■ Your task: Reproduce every line of the records below word for word, in the same order.

(Items from a dataset)
+ + + + +
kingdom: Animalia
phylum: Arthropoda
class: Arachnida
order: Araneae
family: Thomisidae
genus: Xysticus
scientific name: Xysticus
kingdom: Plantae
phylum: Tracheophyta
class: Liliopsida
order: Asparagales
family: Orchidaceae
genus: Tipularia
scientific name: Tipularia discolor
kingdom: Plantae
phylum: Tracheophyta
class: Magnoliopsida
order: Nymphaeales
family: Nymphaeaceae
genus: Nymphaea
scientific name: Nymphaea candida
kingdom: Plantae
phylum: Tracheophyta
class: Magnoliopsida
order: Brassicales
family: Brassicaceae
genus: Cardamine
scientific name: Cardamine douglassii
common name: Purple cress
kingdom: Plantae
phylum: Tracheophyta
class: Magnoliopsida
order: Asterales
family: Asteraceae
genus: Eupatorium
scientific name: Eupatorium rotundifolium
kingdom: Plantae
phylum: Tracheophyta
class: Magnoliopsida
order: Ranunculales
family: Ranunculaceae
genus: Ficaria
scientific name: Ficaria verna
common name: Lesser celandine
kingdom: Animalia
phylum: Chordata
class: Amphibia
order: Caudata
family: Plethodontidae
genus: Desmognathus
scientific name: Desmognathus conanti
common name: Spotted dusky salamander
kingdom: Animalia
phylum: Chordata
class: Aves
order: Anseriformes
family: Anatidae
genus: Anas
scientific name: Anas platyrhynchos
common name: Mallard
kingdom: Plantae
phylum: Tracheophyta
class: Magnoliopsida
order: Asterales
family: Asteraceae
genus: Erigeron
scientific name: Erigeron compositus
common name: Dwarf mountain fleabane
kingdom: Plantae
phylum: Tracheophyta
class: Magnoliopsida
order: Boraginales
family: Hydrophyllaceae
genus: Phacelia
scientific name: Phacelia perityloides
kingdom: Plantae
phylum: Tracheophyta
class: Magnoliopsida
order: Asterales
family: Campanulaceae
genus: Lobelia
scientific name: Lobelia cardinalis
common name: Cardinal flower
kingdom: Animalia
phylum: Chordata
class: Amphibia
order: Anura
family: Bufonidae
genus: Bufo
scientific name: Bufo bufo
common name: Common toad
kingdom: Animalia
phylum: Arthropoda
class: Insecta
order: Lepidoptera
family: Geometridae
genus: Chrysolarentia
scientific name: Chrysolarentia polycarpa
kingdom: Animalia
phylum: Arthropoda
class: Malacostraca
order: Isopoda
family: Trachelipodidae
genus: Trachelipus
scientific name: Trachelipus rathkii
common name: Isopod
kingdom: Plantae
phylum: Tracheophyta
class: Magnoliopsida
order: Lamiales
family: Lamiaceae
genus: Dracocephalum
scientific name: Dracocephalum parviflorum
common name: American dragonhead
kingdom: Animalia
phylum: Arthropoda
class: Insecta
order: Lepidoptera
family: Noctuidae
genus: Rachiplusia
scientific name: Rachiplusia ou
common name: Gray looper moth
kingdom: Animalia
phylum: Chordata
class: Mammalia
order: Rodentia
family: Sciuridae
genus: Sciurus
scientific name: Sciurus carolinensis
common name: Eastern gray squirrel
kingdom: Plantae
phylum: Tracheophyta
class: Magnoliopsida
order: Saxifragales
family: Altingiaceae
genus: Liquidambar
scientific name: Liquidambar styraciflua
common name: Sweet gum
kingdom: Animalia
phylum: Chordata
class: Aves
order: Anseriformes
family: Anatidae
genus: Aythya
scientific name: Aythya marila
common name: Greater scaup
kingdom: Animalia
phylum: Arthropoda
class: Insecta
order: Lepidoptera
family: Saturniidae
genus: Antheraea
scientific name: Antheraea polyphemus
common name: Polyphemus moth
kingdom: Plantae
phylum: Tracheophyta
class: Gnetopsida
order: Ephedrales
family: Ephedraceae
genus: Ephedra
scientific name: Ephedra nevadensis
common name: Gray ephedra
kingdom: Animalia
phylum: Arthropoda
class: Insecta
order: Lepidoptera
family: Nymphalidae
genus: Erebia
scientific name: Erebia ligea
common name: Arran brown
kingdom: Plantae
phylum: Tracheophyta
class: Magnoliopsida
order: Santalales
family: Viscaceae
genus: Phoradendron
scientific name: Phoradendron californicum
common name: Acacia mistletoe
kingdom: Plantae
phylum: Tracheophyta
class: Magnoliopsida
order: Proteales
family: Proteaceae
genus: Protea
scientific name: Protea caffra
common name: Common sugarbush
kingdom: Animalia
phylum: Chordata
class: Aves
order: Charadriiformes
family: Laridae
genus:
+ + + + +
■ Answer to this problem:
kingdom: Animalia
phylum: Arthropoda
class: Arachnida
order: Araneae
family: Thomisidae
genus: Xysticus
scientific name: Xysticus
kingdom: Plantae
phylum: Tracheophyta
class: Liliopsida
order: Asparagales
family: Orchidaceae
genus: Tipularia
scientific name: Tipularia discolor
kingdom: Plantae
phylum: Tracheophyta
class: Magnoliopsida
order: Nymphaeales
family: Nymphaeaceae
genus: Nymphaea
scientific name: Nymphaea candida
kingdom: Plantae
phylum: Tracheophyta
class: Magnoliopsida
order: Brassicales
family: Brassicaceae
genus: Cardamine
scientific name: Cardamine douglassii
common name: Purple cress
kingdom: Plantae
phylum: Tracheophyta
class: Magnoliopsida
order: Asterales
family: Asteraceae
genus: Eupatorium
scientific name: Eupatorium rotundifolium
kingdom: Plantae
phylum: Tracheophyta
class: Magnoliopsida
order: Ranunculales
family: Ranunculaceae
genus: Ficaria
scientific name: Ficaria verna
common name: Lesser celandine
kingdom: Animalia
phylum: Chordata
class: Amphibia
order: Caudata
family: Plethodontidae
genus: Desmognathus
scientific name: Desmognathus conanti
common name: Spotted dusky salamander
kingdom: Animalia
phylum: Chordata
class: Aves
order: Anseriformes
family: Anatidae
genus: Anas
scientific name: Anas platyrhynchos
common name: Mallard
kingdom: Plantae
phylum: Tracheophyta
class: Magnoliopsida
order: Asterales
family: Asteraceae
genus: Erigeron
scientific name: Erigeron compositus
common name: Dwarf mountain fleabane
kingdom: Plantae
phylum: Tracheophyta
class: Magnoliopsida
order: Boraginales
family: Hydrophyllaceae
genus: Phacelia
scientific name: Phacelia perityloides
kingdom: Plantae
phylum: Tracheophyta
class: Magnoliopsida
order: Asterales
family: Campanulaceae
genus: Lobelia
scientific name: Lobelia cardinalis
common name: Cardinal flower
kingdom: Animalia
phylum: Chordata
class: Amphibia
order: Anura
family: Bufonidae
genus: Bufo
scientific name: Bufo bufo
common name: Common toad
kingdom: Animalia
phylum: Arthropoda
class: Insecta
order: Lepidoptera
family: Geometridae
genus: Chrysolarentia
scientific name: Chrysolarentia polycarpa
kingdom: Animalia
phylum: Arthropoda
class: Malacostraca
order: Isopoda
family: Trachelipodidae
genus: Trachelipus
scientific name: Trachelipus rathkii
common name: Isopod
kingdom: Plantae
phylum: Tracheophyta
class: Magnoliopsida
order: Lamiales
family: Lamiaceae
genus: Dracocephalum
scientific name: Dracocephalum parviflorum
common name: American dragonhead
kingdom: Animalia
phylum: Arthropoda
class: Insecta
order: Lepidoptera
family: Noctuidae
genus: Rachiplusia
scientific name: Rachiplusia ou
common name: Gray looper moth
kingdom: Animalia
phylum: Chordata
class: Mammalia
order: Rodentia
family: Sciuridae
genus: Sciurus
scientific name: Sciurus carolinensis
common name: Eastern gray squirrel
kingdom: Plantae
phylum: Tracheophyta
class: Magnoliopsida
order: Saxifragales
family: Altingiaceae
genus: Liquidambar
scientific name: Liquidambar styraciflua
common name: Sweet gum
kingdom: Animalia
phylum: Chordata
class: Aves
order: Anseriformes
family: Anatidae
genus: Aythya
scientific name: Aythya marila
common name: Greater scaup
kingdom: Animalia
phylum: Arthropoda
class: Insecta
order: Lepidoptera
family: Saturniidae
genus: Antheraea
scientific name: Antheraea polyphemus
common name: Polyphemus moth
kingdom: Plantae
phylum: Tracheophyta
class: Gnetopsida
order: Ephedrales
family: Ephedraceae
genus: Ephedra
scientific name: Ephedra nevadensis
common name: Gray ephedra
kingdom: Animalia
phylum: Arthropoda
class: Insecta
order: Lepidoptera
family: Nymphalidae
genus: Erebia
scientific name: Erebia ligea
common name: Arran brown
kingdom: Plantae
phylum: Tracheophyta
class: Magnoliopsida
order: Santalales
family: Viscaceae
genus: Phoradendron
scientific name: Phoradendron californicum
common name: Acacia mistletoe
kingdom: Plantae
phylum: Tracheophyta
class: Magnoliopsida
order: Proteales
family: Proteaceae
genus: Protea
scientific name: Protea caffra
common name: Common sugarbush
kingdom: Animalia
phylum: Chordata
class: Aves
order: Charadriiformes
family: Laridae
genus:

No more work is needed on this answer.